Lord Eskside looked at her across the bed where Val was lying. He made her a low bow, with that courtly politeness which now and then the homely old lord brought forth, like an old patent of nobility. But it was difficult for him to know what to say to her—and she gave him no assistance, standing there with a look of panic which disturbed the still, abstracted dignity of her ordinary aspect. “I am afraid I have startled you,” he said, his voice softening. “Don’t be alarmed. I am your—husband’s father. I am sorry, very sorry, that we never met before.”

She made no answer, but only a slight tremulous movement intended for a curtsey; then some sense of the necessities of her position, struggling with her fright, she said faintly, “He is just the same—on Saturday he’ll be better, please God.”

“On Saturday he’ll be better! God bless you, my dear! You seem sure? How can you be sure?” cried the old lord, with his eyelids all puckered together to hide the moisture within.

She put up her hand with a warning gesture. “Hush,” she said; “it makes him restless when he hears a voice”—then a curious, exquisite twilight seemed to melt over her face as if some last reflections of a waning light had caught her, illuminating her for the moment with the tenderest subdued radiance—“except mine,” she added in tones so low as to be almost inaudible. The old lord was deeply touched. What with his boy’s condition, which was worse than he expected, and this voice of great, subdued, and restrained feeling—emotion that had no object but to conceal itself—all his prejudices floated away. He was not in the least conscious of being affected by the beauty which was concealed, too, like the emotion—indeed he would have denied that she had any beauty; but the suppression of both and ignoring of them by their possessor had a great effect upon him; for there was nothing in the world more noble in the eyes of the old Scots lord than this power of self-restraint. He went round to her softly, walking with elaborate precaution, and took her hand for a moment; “God bless you!” he said; then, with another look at Val, he left the room. He himself, even with all the self-control he had, might have broken down and betrayed the passionate love and anxiety in him had he waited longer there.
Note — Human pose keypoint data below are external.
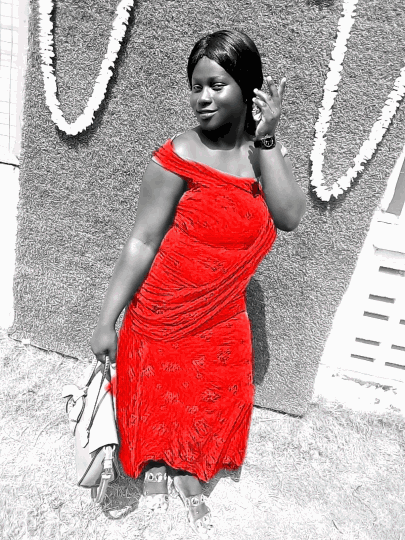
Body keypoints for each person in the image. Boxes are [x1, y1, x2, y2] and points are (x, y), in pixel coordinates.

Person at [90, 28, 306, 538]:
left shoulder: (262, 154)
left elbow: (290, 216)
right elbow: (143, 240)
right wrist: (106, 320)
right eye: (196, 87)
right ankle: (155, 461)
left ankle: (187, 465)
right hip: (163, 307)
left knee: (208, 394)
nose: (203, 98)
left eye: (217, 85)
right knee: (161, 391)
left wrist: (268, 136)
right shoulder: (179, 152)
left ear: (248, 89)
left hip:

Lady Eskside was seated in the parlour alone when he entered; she was leaning back in Dick’s great chair, with her handkerchief to her eyes. “He has gone to get the doctor, that we may know everything exactly,” she said. “He” had changed to her. She had taken back her own son, her very child, into her heart, (had he not the best right?) and it was Richard who was “he,” not any one else. She was so tender, so happy, so deeply moved by this revolution, that she could scarcely speak to her husband, who, she felt instinctively, had not been subjected to the same wonderful change.

“I have just seen him—and his mother,” said Lord Eskside.